Would the NFL ever charge fans to watch the Super Bowl? Meadowlark Media’s John Skipper says it is coming. He said that it could make the league billions more dollars every year.
“I don’t know how many households — I assume it’s half the households who watched — if only a quarter of them are willing to pay $250 to have a party at their house, it would still get you into the billions of dollars for a single game, and that is the single best way I can think of for the NFL to increase their annual revenue stake for their clubs, is to make the Super Bowl a pay-per-view event,” he said earlier this week on The Big Suey podcast.
The Greg Hill Show discussed Skipper’s proposal on WEEI Thursday morning. Host Greg Hill said that if he was asked to pay $250 to watch the Super Bowl, he would expect big changes to the broadcast.
“If I’m gonna pay for it, I don’t want any commercials,” he said. “Do you think they are gonna do away with that money?”
The rest of the cast was split on whether the NFL would actually take that step. Producer Chris Curtis was adamant that he expects the league to go down this path. He said when they do, he would expect the other three major American sports leagues to follow suit and make fans pay to see their championship events.
He suggested that despite the popularity of Super Bowl commercials, a pay-per-view event could give fans more access to the game with microphones in huddles and audio of the communication between coaches and quarterbacks being played during times the game would traditionally go to break.

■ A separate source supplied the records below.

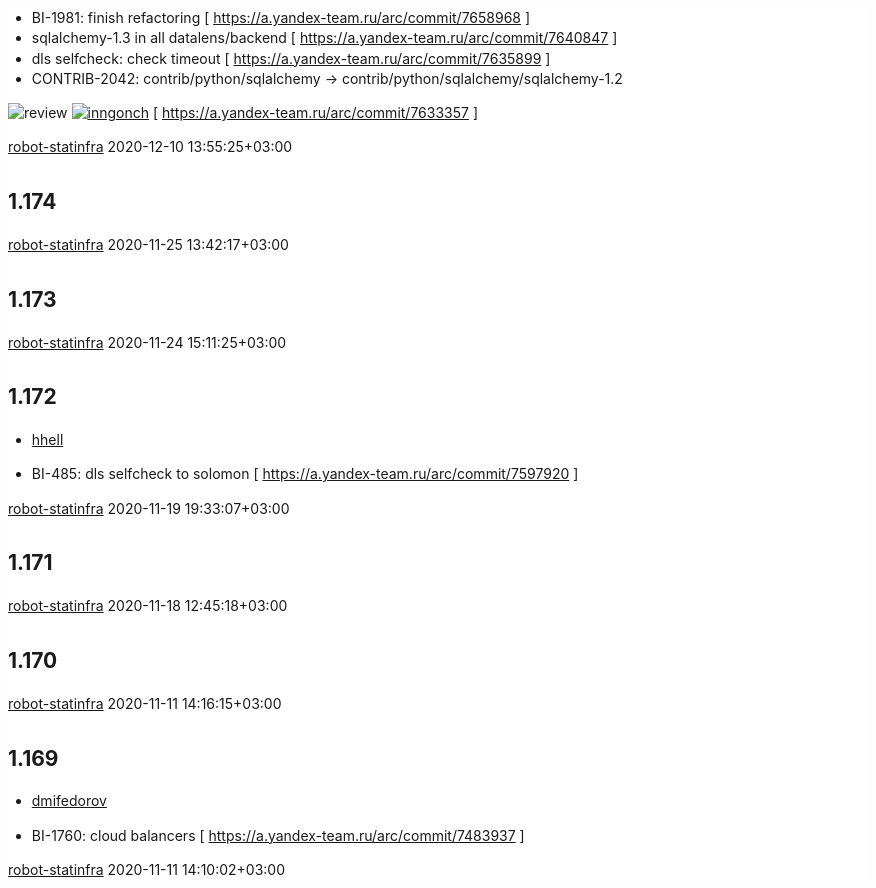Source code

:  * BI-1981: finish refactoring                                                                                                                                                                                                                                                                                                                    [ https://a.yandex-team.ru/arc/commit/7658968 ]
 * sqlalchemy-1.3 in all datalens/backend                                                                                                                                                                                                                                                                                                         [ https://a.yandex-team.ru/arc/commit/7640847 ]
 * dls selfcheck: check timeout                                                                                                                                                                                                                                                                                                                   [ https://a.yandex-team.ru/arc/commit/7635899 ]
 * CONTRIB-2042: contrib/python/sqlalchemy -> contrib/python/sqlalchemy/sqlalchemy-1.2


![review](https://codereview.in.yandex-team.ru/badges/review-in_progress-yellow.svg) [![inngonch](https://codereview.in.yandex-team.ru/badges/inngonch-...-yellow.svg)](https://staff.yandex-team.ru/inngonch)
  [ https://a.yandex-team.ru/arc/commit/7633357 ]

[robot-statinfra](http://staff/robot-statinfra) 2020-12-10 13:55:25+03:00

1.174
-----

[robot-statinfra](http://staff/robot-statinfra) 2020-11-25 13:42:17+03:00

1.173
-----

[robot-statinfra](http://staff/robot-statinfra) 2020-11-24 15:11:25+03:00

1.172
-----

* [hhell](http://staff/hhell)

 * BI-485: dls selfcheck to solomon  [ https://a.yandex-team.ru/arc/commit/7597920 ]

[robot-statinfra](http://staff/robot-statinfra) 2020-11-19 19:33:07+03:00

1.171
-----

[robot-statinfra](http://staff/robot-statinfra) 2020-11-18 12:45:18+03:00

1.170
-----

[robot-statinfra](http://staff/robot-statinfra) 2020-11-11 14:16:15+03:00

1.169
-----

* [dmifedorov](http://staff/dmifedorov)

 * BI-1760: cloud balancers  [ https://a.yandex-team.ru/arc/commit/7483937 ]

[robot-statinfra](http://staff/robot-statinfra) 2020-11-11 14:10:02+03:00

Floyd Mayweather’s exhibition fight with Jake Paul drew 2 million pay-per-view buys. Using that as a base, Curtis suggested a Super Bowl could draw 50 million buys on pay-per-view. If the price tag were set at $250, 50 million buys would result in $12.5 billion in revenue.
Co-host Jermaine Wiggins noted that type of revenue increase would be hard for the NFL to ignore.
“They need more money,” Hill joked. “Roger Goodell is paid $60 million per year. I don’t know how he makes ends meet.”